PBMs and their impact on drug pricing

When the U.S. Department of Health and Human Services (HHS) follows the president’s instructions to find ways to reduce the cost of prescription drugs, they need to look at the problem of pharmacy benefit managers (PBMs), according to experts from the Biotechnology Innovation Organization (BIO).

Under an executive order signed by President Joe Biden on Friday, “HHS will have 90 days to submit a formal report outlining any plans to use the Innovation Center’s authorities to lower drug costs and promote access to innovative drug therapies for Medicare beneficiaries.”

“The Administration cannot truly address Medicare patients’ out-of-pocket cost concerns unless HHS reforms the shadow rebate market in which PBMs operate,” said BIO’s Chief Advocacy Officer Nick Shipley in a statement.

PBMs oversee the prescription medication benefits for payers and insurance plans.
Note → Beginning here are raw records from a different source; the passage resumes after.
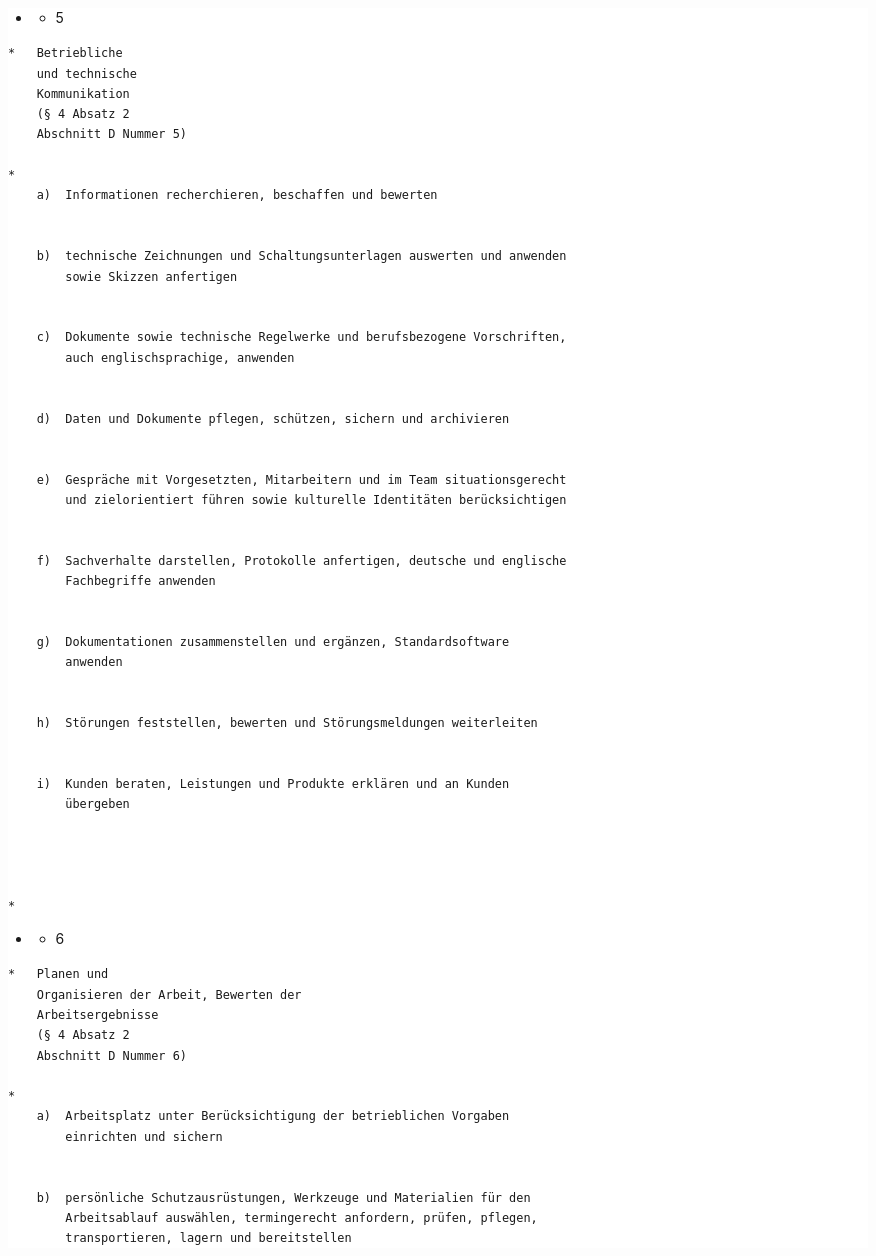 



*    *   5

    *   Betriebliche
        und technische
        Kommunikation
        (§ 4 Absatz 2
        Abschnitt D Nummer 5)

    *
        a)  Informationen recherchieren, beschaffen und bewerten


        b)  technische Zeichnungen und Schaltungsunterlagen auswerten und anwenden
            sowie Skizzen anfertigen


        c)  Dokumente sowie technische Regelwerke und berufsbezogene Vorschriften,
            auch englischsprachige, anwenden


        d)  Daten und Dokumente pflegen, schützen, sichern und archivieren


        e)  Gespräche mit Vorgesetzten, Mitarbeitern und im Team situationsgerecht
            und zielorientiert führen sowie kulturelle Identitäten berücksichtigen


        f)  Sachverhalte darstellen, Protokolle anfertigen, deutsche und englische
            Fachbegriffe anwenden


        g)  Dokumentationen zusammenstellen und ergänzen, Standardsoftware
            anwenden


        h)  Störungen feststellen, bewerten und Störungsmeldungen weiterleiten


        i)  Kunden beraten, Leistungen und Produkte erklären und an Kunden
            übergeben




    *

*    *   6

    *   Planen und
        Organisieren der Arbeit, Bewerten der
        Arbeitsergebnisse
        (§ 4 Absatz 2
        Abschnitt D Nummer 6)

    *
        a)  Arbeitsplatz unter Berücksichtigung der betrieblichen Vorgaben
            einrichten und sichern


        b)  persönliche Schutzausrüstungen, Werkzeuge und Materialien für den
            Arbeitsablauf auswählen, termingerecht anfordern, prüfen, pflegen,
            transportieren, lagern und bereitstellen
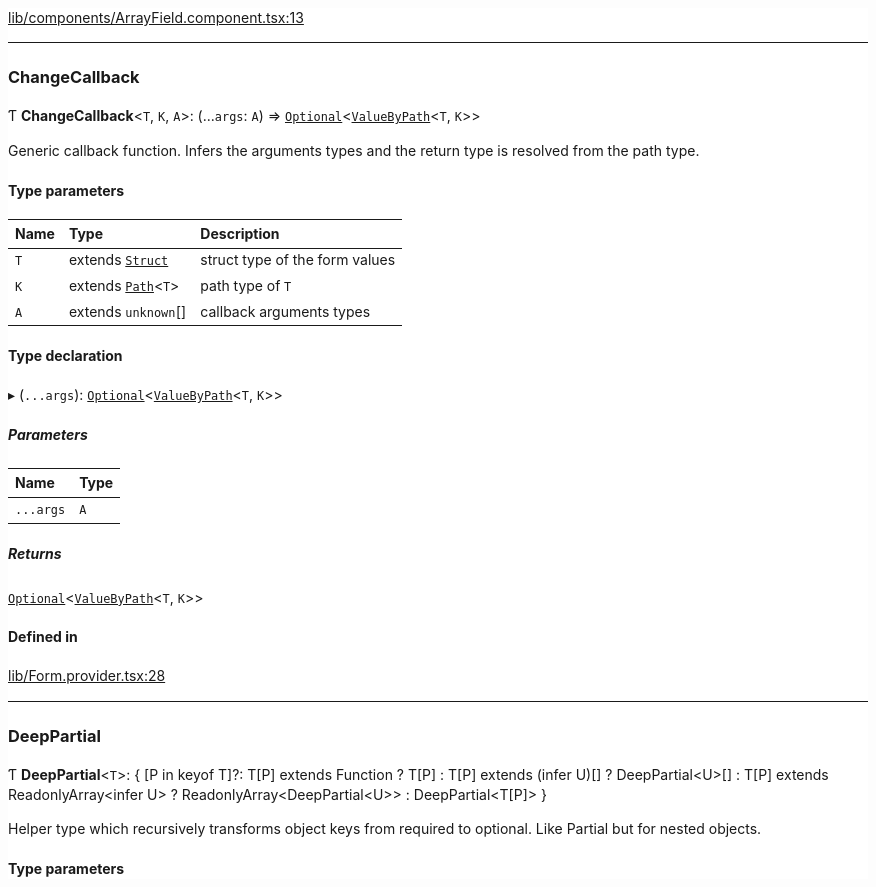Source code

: [lib/components/ArrayField.component.tsx:13](https://github.com/JoseLion/lynxts/blob/main/packages/core/src/lib/components/ArrayField.component.tsx#L13)

___

### ChangeCallback

Ƭ **ChangeCallback**\<`T`, `K`, `A`\>: (...`args`: `A`) => [`Optional`](README.md#optional)\<[`ValueByPath`](README.md#valuebypath)\<`T`, `K`\>\>

Generic callback function. Infers the arguments types and the return type is
resolved from the path type.

#### Type parameters

| Name | Type | Description |
| :------ | :------ | :------ |
| `T` | extends [`Struct`](README.md#struct) | struct type of the form values |
| `K` | extends [`Path`](README.md#path)\<`T`\> | path type of `T` |
| `A` | extends `unknown`[] | callback arguments types |

#### Type declaration

▸ (`...args`): [`Optional`](README.md#optional)\<[`ValueByPath`](README.md#valuebypath)\<`T`, `K`\>\>

##### Parameters

| Name | Type |
| :------ | :------ |
| `...args` | `A` |

##### Returns

[`Optional`](README.md#optional)\<[`ValueByPath`](README.md#valuebypath)\<`T`, `K`\>\>

#### Defined in

[lib/Form.provider.tsx:28](https://github.com/JoseLion/lynxts/blob/main/packages/core/src/lib/Form.provider.tsx#L28)

___

### DeepPartial

Ƭ **DeepPartial**\<`T`\>: \{ [P in keyof T]?: T[P] extends Function ? T[P] : T[P] extends (infer U)[] ? DeepPartial\<U\>[] : T[P] extends ReadonlyArray\<infer U\> ? ReadonlyArray\<DeepPartial\<U\>\> : DeepPartial\<T[P]\> }

Helper type which recursively transforms object keys from required to
optional. Like Partial but for nested objects.

#### Type parameters
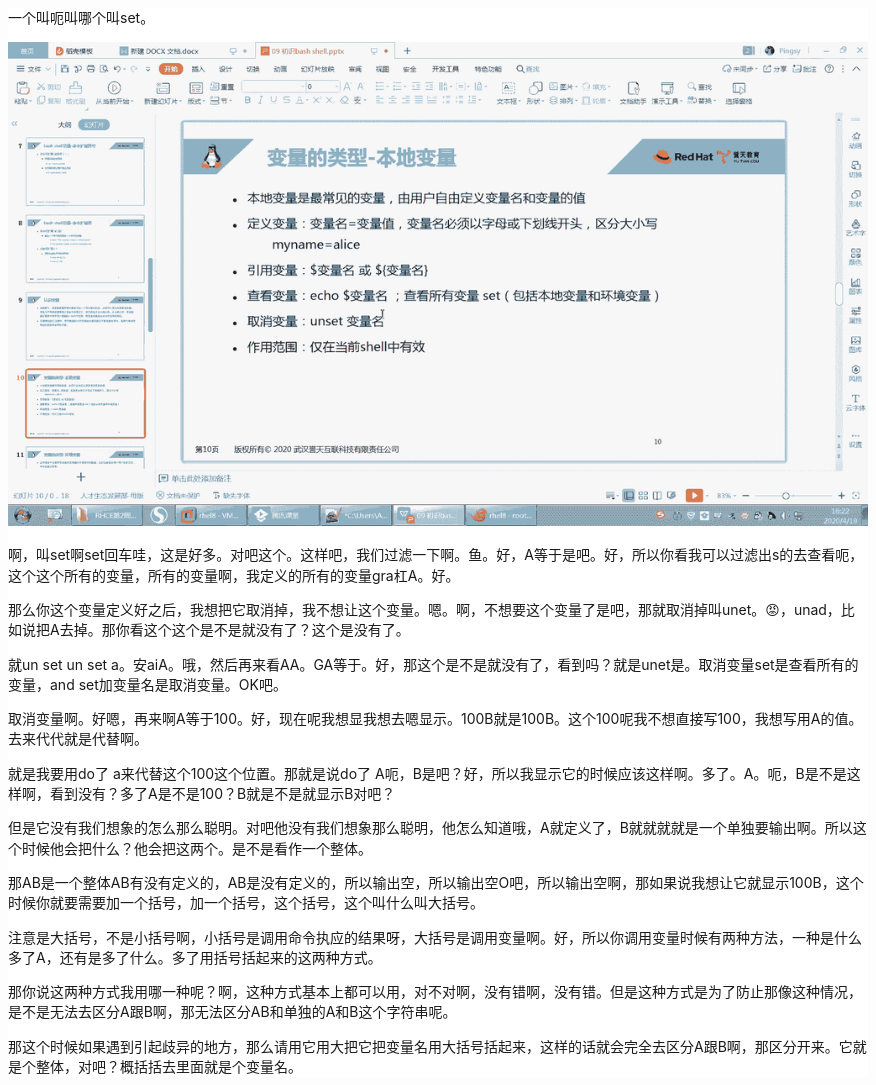 一个叫呃叫哪个叫set。

![](img/994603ac94debed2d3409dbf2d423dca_13.png)

啊，叫set啊set回车哇，这是好多。对吧这个。这样吧，我们过滤一下啊。鱼。好，A等于是吧。好，所以你看我可以过滤出s的去查看呃，这个这个所有的变量，所有的变量啊，我定义的所有的变量gra杠A。好。

那么你这个变量定义好之后，我想把它取消掉，我不想让这个变量。嗯。啊，不想要这个变量了是吧，那就取消掉叫unet。😡，unad，比如说把A去掉。那你看这个这个是不是就没有了？这个是没有了。

就un set un set a。安aiA。哦，然后再来看AA。GA等于。好，那这个是不是就没有了，看到吗？就是unet是。取消变量set是查看所有的变量，and set加变量名是取消变量。OK吧。

取消变量啊。好嗯，再来啊A等于100。好，现在呢我想显我想去嗯显示。100B就是100B。这个100呢我不想直接写100，我想写用A的值。去来代代就是代替啊。

就是我要用do了 a来代替这个100这个位置。那就是说do了 A呃，B是吧？好，所以我显示它的时候应该这样啊。多了。A。呃，B是不是这样啊，看到没有？多了A是不是100？B就是不是就显示B对吧？

但是它没有我们想象的怎么那么聪明。对吧他没有我们想象那么聪明，他怎么知道哦，A就定义了，B就就就就是一个单独要输出啊。所以这个时候他会把什么？他会把这两个。是不是看作一个整体。

那AB是一个整体AB有没有定义的，AB是没有定义的，所以输出空，所以输出空O吧，所以输出空啊，那如果说我想让它就显示100B，这个时候你就要需要加一个括号，加一个括号，这个括号，这个叫什么叫大括号。

注意是大括号，不是小括号啊，小括号是调用命令执应的结果呀，大括号是调用变量啊。好，所以你调用变量时候有两种方法，一种是什么多了A，还有是多了什么。多了用括号括起来的这两种方式。

那你说这两种方式我用哪一种呢？啊，这种方式基本上都可以用，对不对啊，没有错啊，没有错。但是这种方式是为了防止那像这种情况，是不是无法去区分A跟B啊，那无法区分AB和单独的A和B这个字符串呢。

那这个时候如果遇到引起歧异的地方，那么请用它用大把它把变量名用大括号括起来，这样的话就会完全去区分A跟B啊，那区分开来。它就是个整体，对吧？概括括去里面就是个变量名。


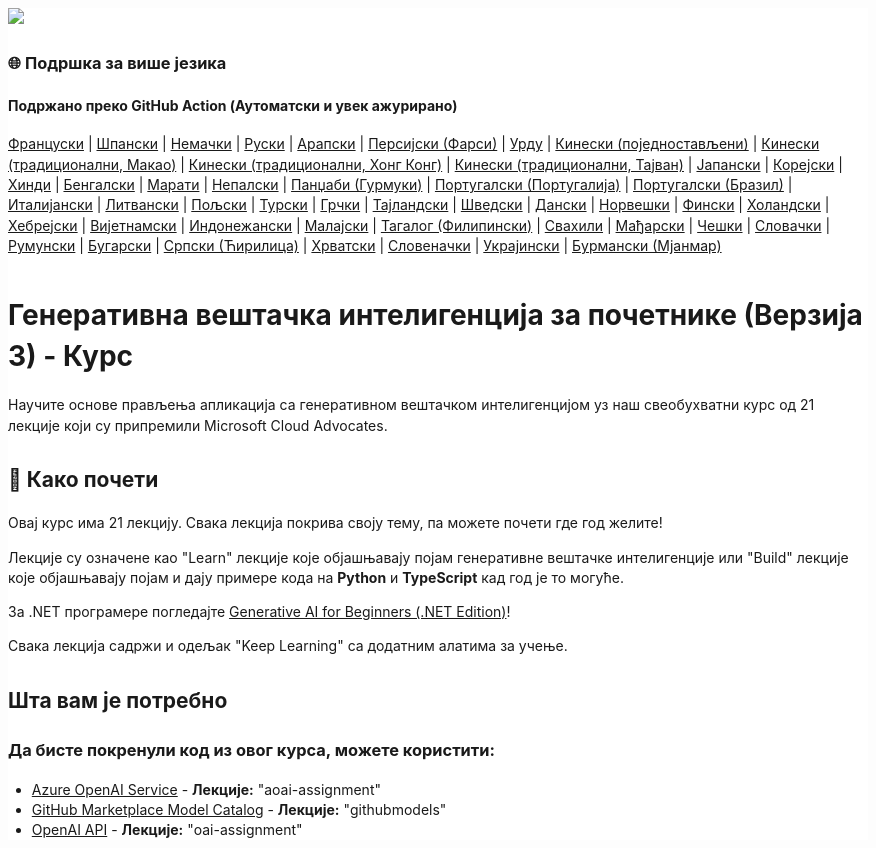 [![](https://dcbadge.limes.pink/api/server/ByRwuEEgH4)](https://aka.ms/genai-discord?WT.mc_id=academic-105485-koreyst)

### 🌐 Подршка за више језика

#### Подржано преко GitHub Action (Аутоматски и увек ажурирано)

[Француски](../fr/README.md) | [Шпански](../es/README.md) | [Немачки](../de/README.md) | [Руски](../ru/README.md) | [Арапски](../ar/README.md) | [Персијски (Фарси)](../fa/README.md) | [Урду](../ur/README.md) | [Кинески (поједностављени)](../zh/README.md) | [Кинески (традиционални, Макао)](../mo/README.md) | [Кинески (традиционални, Хонг Конг)](../hk/README.md) | [Кинески (традиционални, Тајван)](../tw/README.md) | [Јапански](../ja/README.md) | [Корејски](../ko/README.md) | [Хинди](../hi/README.md) | [Бенгалски](../bn/README.md) | [Марати](../mr/README.md) | [Непалски](../ne/README.md) | [Панџаби (Гурмуки)](../pa/README.md) | [Португалски (Португалија)](../pt/README.md) | [Португалски (Бразил)](../br/README.md) | [Италијански](../it/README.md) | [Литвански](../lt/README.md) | [Пољски](../pl/README.md) | [Турски](../tr/README.md) | [Грчки](../el/README.md) | [Тајландски](../th/README.md) | [Шведски](../sv/README.md) | [Дански](../da/README.md) | [Норвешки](../no/README.md) | [Фински](../fi/README.md) | [Холандски](../nl/README.md) | [Хебрејски](../he/README.md) | [Вијетнамски](../vi/README.md) | [Индонежански](../id/README.md) | [Малајски](../ms/README.md) | [Тагалог (Филипински)](../tl/README.md) | [Свахили](../sw/README.md) | [Мађарски](../hu/README.md) | [Чешки](../cs/README.md) | [Словачки](../sk/README.md) | [Румунски](../ro/README.md) | [Бугарски](../bg/README.md) | [Српски (Ћирилица)](./README.md) | [Хрватски](../hr/README.md) | [Словеначки](../sl/README.md) | [Украјински](../uk/README.md) | [Бурмански (Мјанмар)](../my/README.md)

# Генеративна вештачка интелигенција за почетнике (Верзија 3) - Курс

Научите основе прављења апликација са генеративном вештачком интелигенцијом уз наш свеобухватни курс од 21 лекције који су припремили Microsoft Cloud Advocates.

## 🌱 Како почети

Овај курс има 21 лекцију. Свака лекција покрива своју тему, па можете почети где год желите!

Лекције су означене као "Learn" лекције које објашњавају појам генеративне вештачке интелигенције или "Build" лекције које објашњавају појам и дају примере кода на **Python** и **TypeScript** кад год је то могуће.

За .NET програмере погледајте [Generative AI for Beginners (.NET Edition)](https://github.com/microsoft/Generative-AI-for-beginners-dotnet?WT.mc_id=academic-105485-koreyst)!

Свака лекција садржи и одељак "Keep Learning" са додатним алатима за учење.

## Шта вам је потребно
### Да бисте покренули код из овог курса, можете користити:
 - [Azure OpenAI Service](https://aka.ms/genai-beginners/azure-open-ai?WT.mc_id=academic-105485-koreyst) - **Лекције:** "aoai-assignment"
 - [GitHub Marketplace Model Catalog](https://aka.ms/genai-beginners/gh-models?WT.mc_id=academic-105485-koreyst) - **Лекције:** "githubmodels"
 - [OpenAI API](https://aka.ms/genai-beginners/open-ai?WT.mc_id=academic-105485-koreyst) - **Лекције:** "oai-assignment" 
   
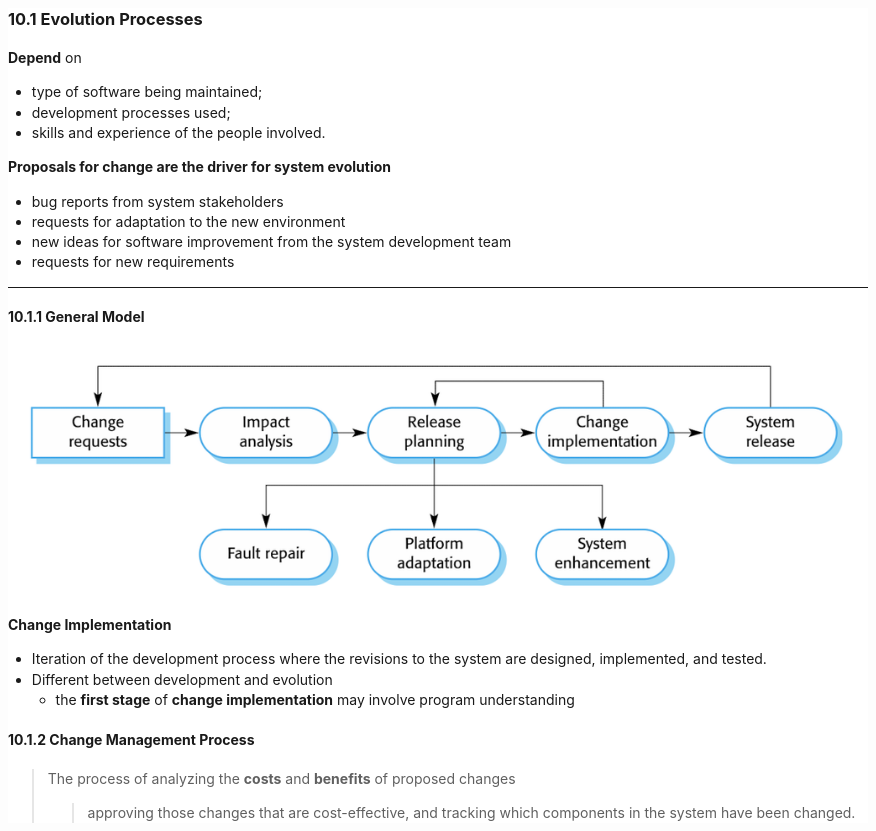 ### 10.1 Evolution Processes
**Depend** on
- type of software being maintained;
- development processes used;
- skills and experience of the people involved. 

**Proposals for change are the driver for system evolution**
- bug reports from system stakeholders
- requests for adaptation to the new environment
- new ideas for software improvement from the system development team 
- requests for new requirements

---
#### 10.1.1 General Model
![](../pic/10_3.png)

**Change Implementation**
- Iteration of the development process where the revisions to the system are designed, implemented, and tested. 
- Different between development and evolution
  - the **first stage** of **change implementation** may involve program understanding

#### 10.1.2 Change Management Process
> The process of analyzing the **costs** and **benefits** of proposed changes
> > approving those changes that are cost-effective, and tracking which components in the system have been changed.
The three biggest PBMs handle 80% of all prescriptions in the United States, and they are frequently vertically integrated with insurance companies.

Not passing on savings

PBMs are often able to negotiate a price reduction of as much as 50% for pharmaceuticals in exchange for including that pharmaceutical in the formulary of drugs that an insurer will cover. Although PBMs are meant to pass on the savings to patients by giving reductions on prescription prices, they frequently fail to do so, as Bio.News has reported.

“The messed up insurance system in the US has put many people in what they call a high deductible health plan,” explains Dan Durham, Senior Health Policy Advisor and Executive Vice President for Health Policy at BIO. He gave an example of a drug priced at $1,000 but sold to a PBM at half-price. “Over 50% of the insured have a deductible over $1,500. So, if you haven’t reached your deductible yet, when you go to the pharmacy counter they’re going to charge you $1,000—the full list price for that drug,” Durham said.

“To increase access and reduce patient out-of-pocket costs, BIO has expressed support to HHS and [the Innovation Center] to bring transparency to the broken rebate system responsible for inflating costs as well as to explore innovative payment models that bring financial relief to patients,” said Shipley. “Rather than playing politics with America’s seniors and most vulnerable, we look forward to working with this Administration and lawmakers in a pragmatic way to ensure access and affordability of medicines and other health care needs is a priority.”